Benefits of Intelligent Process Automation

Human and robot orchestration - Rather than simply deploying technologies like RPA in silos and relying on them to complete individual tasks, Intelligent Process Automation can aid in the coordination of work between robots, humans, and systems. ● Employees can be released from labor-intensive tasks - By RPA and assigned to work in more efficient areas.

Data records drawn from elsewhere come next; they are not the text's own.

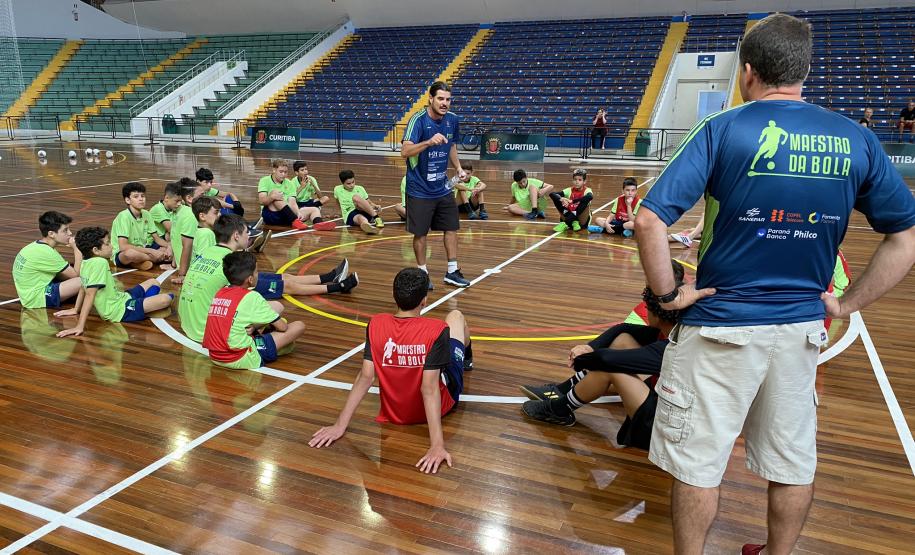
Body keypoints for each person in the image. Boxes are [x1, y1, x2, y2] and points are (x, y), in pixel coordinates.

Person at [633, 14, 915, 555]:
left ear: (747, 72)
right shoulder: (854, 137)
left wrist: (670, 297)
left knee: (698, 465)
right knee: (791, 462)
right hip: (801, 330)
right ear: (804, 71)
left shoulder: (723, 128)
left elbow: (649, 220)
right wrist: (845, 303)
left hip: (719, 328)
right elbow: (903, 237)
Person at [308, 267, 474, 474]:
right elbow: (429, 389)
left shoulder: (376, 323)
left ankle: (464, 357)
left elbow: (366, 377)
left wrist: (339, 425)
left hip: (395, 414)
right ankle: (467, 358)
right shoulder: (437, 329)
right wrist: (436, 445)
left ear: (393, 296)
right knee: (456, 317)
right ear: (424, 300)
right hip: (440, 405)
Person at [520, 261, 685, 435]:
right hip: (666, 396)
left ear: (658, 315)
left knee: (610, 367)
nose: (645, 309)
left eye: (648, 308)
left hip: (664, 423)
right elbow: (623, 329)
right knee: (622, 341)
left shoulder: (670, 347)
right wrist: (589, 347)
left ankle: (560, 408)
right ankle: (561, 393)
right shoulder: (672, 330)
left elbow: (607, 359)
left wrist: (582, 361)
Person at [179, 214, 357, 343]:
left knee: (283, 277)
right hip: (206, 329)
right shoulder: (230, 265)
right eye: (246, 232)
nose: (249, 236)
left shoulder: (211, 253)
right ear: (236, 236)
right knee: (281, 294)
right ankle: (337, 286)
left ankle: (329, 276)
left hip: (189, 322)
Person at [400, 81, 471, 288]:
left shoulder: (453, 120)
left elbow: (451, 146)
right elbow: (405, 152)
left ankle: (452, 272)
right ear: (430, 99)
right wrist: (428, 142)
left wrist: (457, 168)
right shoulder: (418, 121)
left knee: (451, 228)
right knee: (420, 233)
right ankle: (422, 274)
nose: (445, 103)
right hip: (419, 189)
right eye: (440, 98)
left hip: (443, 187)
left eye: (448, 99)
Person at [56, 227, 174, 338]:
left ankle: (143, 305)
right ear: (96, 250)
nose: (112, 246)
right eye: (107, 244)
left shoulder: (86, 262)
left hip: (122, 298)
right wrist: (79, 326)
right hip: (119, 311)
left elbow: (83, 286)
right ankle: (144, 307)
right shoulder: (99, 263)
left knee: (153, 282)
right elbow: (89, 294)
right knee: (166, 299)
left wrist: (76, 309)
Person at [202, 252, 305, 370]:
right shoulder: (252, 296)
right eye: (257, 272)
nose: (258, 274)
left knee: (273, 325)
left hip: (215, 356)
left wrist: (255, 327)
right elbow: (282, 328)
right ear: (250, 279)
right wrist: (257, 327)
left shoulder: (220, 292)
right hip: (240, 357)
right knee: (298, 326)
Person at [13, 211, 83, 309]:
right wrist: (77, 248)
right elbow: (76, 275)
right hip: (36, 298)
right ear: (51, 234)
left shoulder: (36, 246)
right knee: (85, 280)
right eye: (65, 230)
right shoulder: (46, 252)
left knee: (69, 272)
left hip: (27, 295)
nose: (70, 233)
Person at [258, 159, 334, 231]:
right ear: (274, 170)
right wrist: (271, 197)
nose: (283, 174)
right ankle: (295, 221)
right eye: (281, 172)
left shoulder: (289, 182)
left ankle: (319, 224)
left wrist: (298, 212)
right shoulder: (264, 180)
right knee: (276, 195)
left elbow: (292, 202)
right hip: (272, 215)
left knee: (314, 209)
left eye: (286, 172)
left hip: (288, 215)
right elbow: (262, 201)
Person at [110, 182, 172, 271]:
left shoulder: (146, 213)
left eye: (142, 196)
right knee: (130, 254)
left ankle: (137, 263)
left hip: (144, 249)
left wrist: (169, 246)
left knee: (168, 250)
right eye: (136, 197)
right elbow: (123, 247)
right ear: (127, 200)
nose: (141, 199)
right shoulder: (123, 217)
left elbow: (157, 239)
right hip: (125, 252)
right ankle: (150, 259)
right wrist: (152, 252)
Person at [333, 169, 384, 235]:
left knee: (355, 197)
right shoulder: (337, 189)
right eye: (348, 183)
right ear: (342, 183)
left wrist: (375, 206)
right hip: (350, 214)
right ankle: (367, 226)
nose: (352, 185)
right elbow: (337, 202)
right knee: (360, 219)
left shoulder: (360, 188)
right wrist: (338, 213)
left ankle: (376, 218)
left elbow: (368, 202)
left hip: (364, 210)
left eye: (353, 182)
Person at [170, 179, 199, 284]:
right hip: (191, 270)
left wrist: (173, 264)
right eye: (201, 194)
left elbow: (174, 238)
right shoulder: (191, 215)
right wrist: (182, 274)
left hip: (183, 266)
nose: (204, 197)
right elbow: (187, 245)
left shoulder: (179, 210)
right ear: (189, 198)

You can be confident that the right decision is being made by combining DPA and AI. ● Ensure proper governance and risk minimization - You can reduce the risk of errors such as incorrect data entry by automating end-to-end processes. ● Visibility of processes and the customer journey from start to finish - When individual automation technologies are deployed, it can be difficult to see the overall impact. ● Agility and speed of process change - IPA not only speeds up end-to-end processing but also makes it simple to make agile changes to processes and the technologies that support them.

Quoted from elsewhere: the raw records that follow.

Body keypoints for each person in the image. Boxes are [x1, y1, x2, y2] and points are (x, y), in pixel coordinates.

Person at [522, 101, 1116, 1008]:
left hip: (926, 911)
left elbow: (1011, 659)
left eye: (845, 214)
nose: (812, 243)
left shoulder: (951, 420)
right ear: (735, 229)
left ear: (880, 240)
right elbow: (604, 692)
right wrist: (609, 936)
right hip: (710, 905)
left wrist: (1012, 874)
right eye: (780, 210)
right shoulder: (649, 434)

Challenges of Intelligent Process Automation

Some of the most common obstacles to implementing IPA in business include: ● Scarce skilled labor to implement IPA. ● Staff retraining and reskilling to use IPA technology is difficult. ● IPA technology integration with legacy software solutions. ● Human workers' opposition to rightsizing and layoffs ● Lack of cybersecurity in dealing with hacker threats. ● Technological advancements enable ongoing innovation, particularly new design patterns. ● Improve your machine learning abilities to aid predictive and prescriptive analytics. This can significantly alter complex actions or processes and improve decision-making.

How Do AI and RPA Interact?

There are many similarities between artificial intelligence (AI) and robotic process automation (RPA). They're both becoming more popular, with enterprise installations increasing year after year. They both promise to transform businesses pursuing digital transformation. And, until now, they have both been relegated to organizational silos, requiring highly skilled - but scarce - practitioners to successfully deploy them. When AI and RPA technologies are combined, they produce intelligent automation that enables rapid end-to-end business processes and much more.

Conclusion

With ever-increasing competition in mind, the demand for advanced work automation tools has increased and is expected to multiply in the coming years. They are moving beyond the traditional boundaries of business process management. Intelligent process automation software is intended to help processes do more than just managing operations. Starting with identifying and removing performance bottlenecks. Smart process automation software employs advanced analytics. This aids in analyzing overall performance, understanding ever-changing market dynamics, and developing appropriate strategies. In response to the ever-changing needs of tech-savvy customers.